**** Extract ****

I’m sure we have all heard about Ferguson, Missouri over the past few months and especially the past week. Michael Brown, an 18 year old, was killed on August 9th, 2014 by police officer Darren Wilson. Many protests and riots have occurred across the country after Darren Wilson was not indicted on any charges stemming from his shooting of Mike Brown.
Five St. Louis Rams players; Jared Cook, Kenny Britt, Stedman Bailey, Chris Givens, and Tavon Austin made their opinions heard about the case when coming out of the tunnel before Sunday’s game by raising their hands in a “don’t shoot” motion.
The St. Louis Police Officers’ Association (SLPOA) did not appreciate the gesture and issued a statement saying they were
“profoundly disappointed” in the players and found it “tasteless, offensive and inflammatory.” The SLPOA found this to be a problem because it wasn’t “the right time” to speak out against the issue. With protests and riots ongoing in Ferguson, they didn’t want any more fuel added to the fire, especially with something that was nationally televised and done by professional athletes. This reminds me a lot of what Dr. Martin Luther King Jr. said when he wrote his “Letter From Birmingham Jail” in 1963. Dr. King said, “Frankly, I have yet to engage in a direct action campaign that was “well timed” in the view of those who have not suffered unduly from the disease of segregation.” His words ring true in this situation with the Rams players. My question to the St. Louis Police Department is, if their gesture on Sunday was not “the right time,” when would be? Would there ever be a “right time” to stand up and protest Mike Brown’s fatal shooting? Regardless of when it would have been done, it would have brought attention to the situation in Ferguson. Although the police department viewed the gesture as untimely, there was no better time to support Mike Brown, in my opinion. With millions of people watching, five men had the courage to take a stand on an important societal issue.

**** Records supplied ****

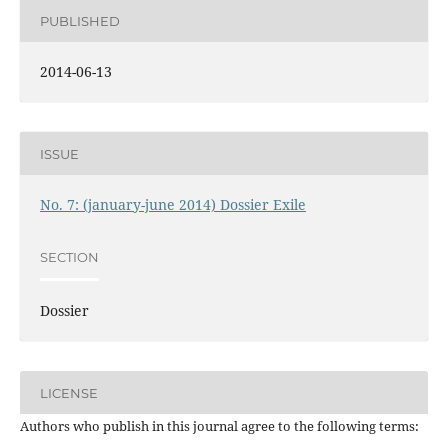
PUBLISHED
2014-06-13
ISSUE
No. 7: (january-june 2014) Dossier Exile
SECTION
Dossier
LICENSE
Authors who publish in this journal agree to the following terms:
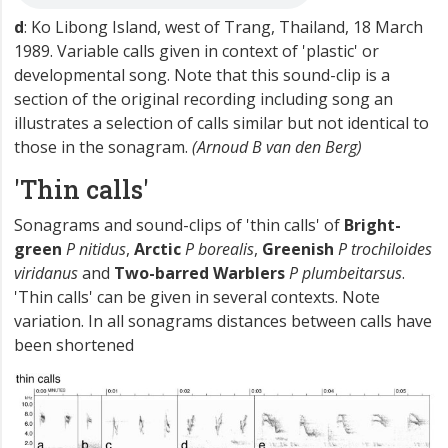
d
: Ko Libong Island, west of Trang, Thailand, 18 March
1989. Variable calls given in context of 'plastic' or
developmental song. Note that this sound-clip is a
section of the original recording including song an
illustrates a selection of calls similar but not identical to
those in the sonagram.
(Arnoud B van den Berg)
'Thin calls'
Sonagrams and sound-clips of 'thin calls' of
Bright-
green
P nitidus
,
Arctic
P borealis
,
Greenish
P trochiloides
viridanus
and
Two-barred Warblers
P plumbeitarsus
.
'Thin calls' can be given in several contexts. Note
variation. In all sonagrams distances between calls have
been shortened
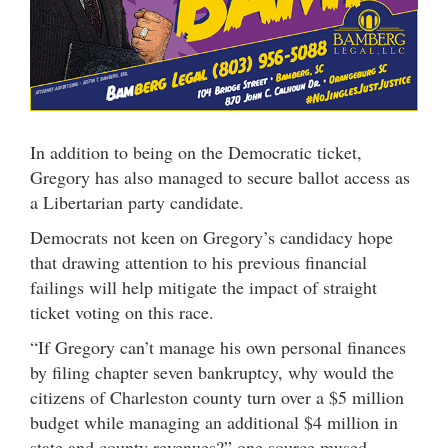
In addition to being on the Democratic ticket,
Gregory has also managed to secure ballot access as
a Libertarian party candidate.
Democrats not keen on Gregory’s candidacy hope
that drawing attention to his previous financial
failings will help mitigate the impact of straight
ticket voting on this race.
“If Gregory can’t manage his own personal finances
by filing chapter seven bankruptcy, why would the
citizens of Charleston county turn over a $5 million
budget while managing an additional $4 million in
state and county revenues?” one source mused.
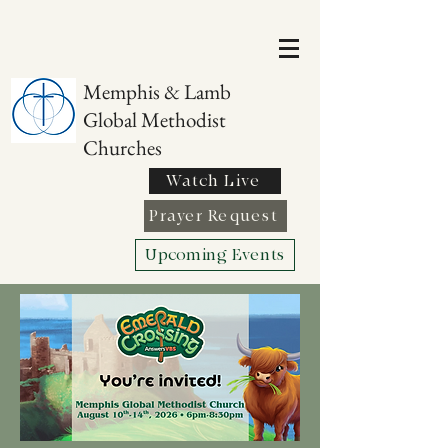
Memphis & Lamb
Global Methodist
Churches
Watch Live
Prayer Request
Upcoming Events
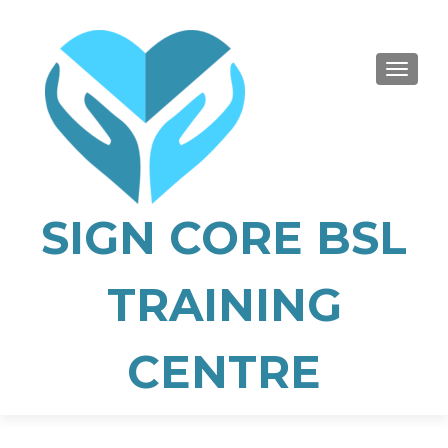
TOGGLE
SIGN CORE BSL
TRAINING
CENTRE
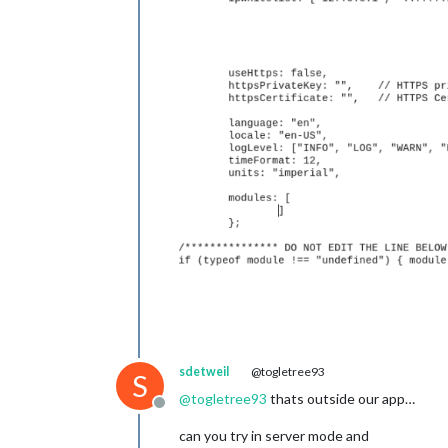
sdetweil
@togletree93
S
@
togletree93
thats outside our app…
Offline
can you try in server mode and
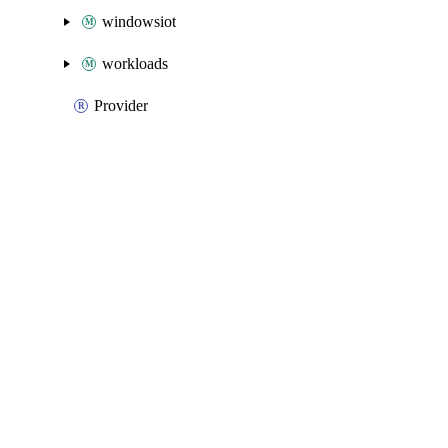
windowsiot
workloads
Provider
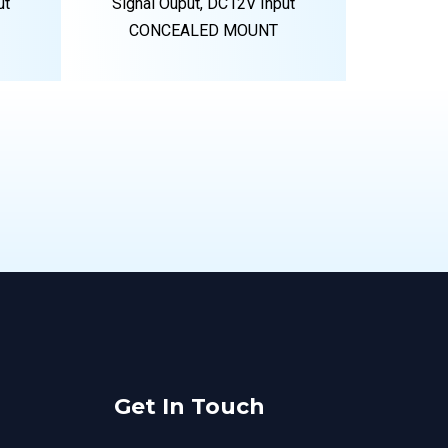
ut
Signal Ouput, DC12V Input
CONCEALED MOUNT
Get In Touch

****

## Explore the material
**1)** Please repeat the piece on the Rams players' gesture from "I’m sure we" up to and including "of Mike Brown.".
**2)** Continue the piece on the Rams players' gesture from the point where it ends.

## Responses by task
**1)**
I’m sure we have all heard about Ferguson, Missouri over the past few months and especially the past week. Michael Brown, an 18 year old, was killed on August 9th, 2014 by police officer Darren Wilson. Many protests and riots have occurred across the country after Darren Wilson was not indicted on any charges stemming from his shooting of Mike Brown.

**2)**
In Peter Dreier and Kelly Candaele’s article titled “Where Are All the Jocks for Justice,” they discuss how athletes rarely speak up and share their opinions “when it comes to political dissent, few speak out on big issues like war, sweatshop labor, environmental concerns or the increasing gap between rich and poor.” This peaceful nod to the tragic situation in Ferguson is a rare example of professional athletes voicing their opinions of an important issue. The actions of these players have sparked a national conversation regarding police brutality, racial profiling, and racism in the United States today. Without the actions of such prominent and famous people, these important topics may not have been as widely discussed as they have been over the past week.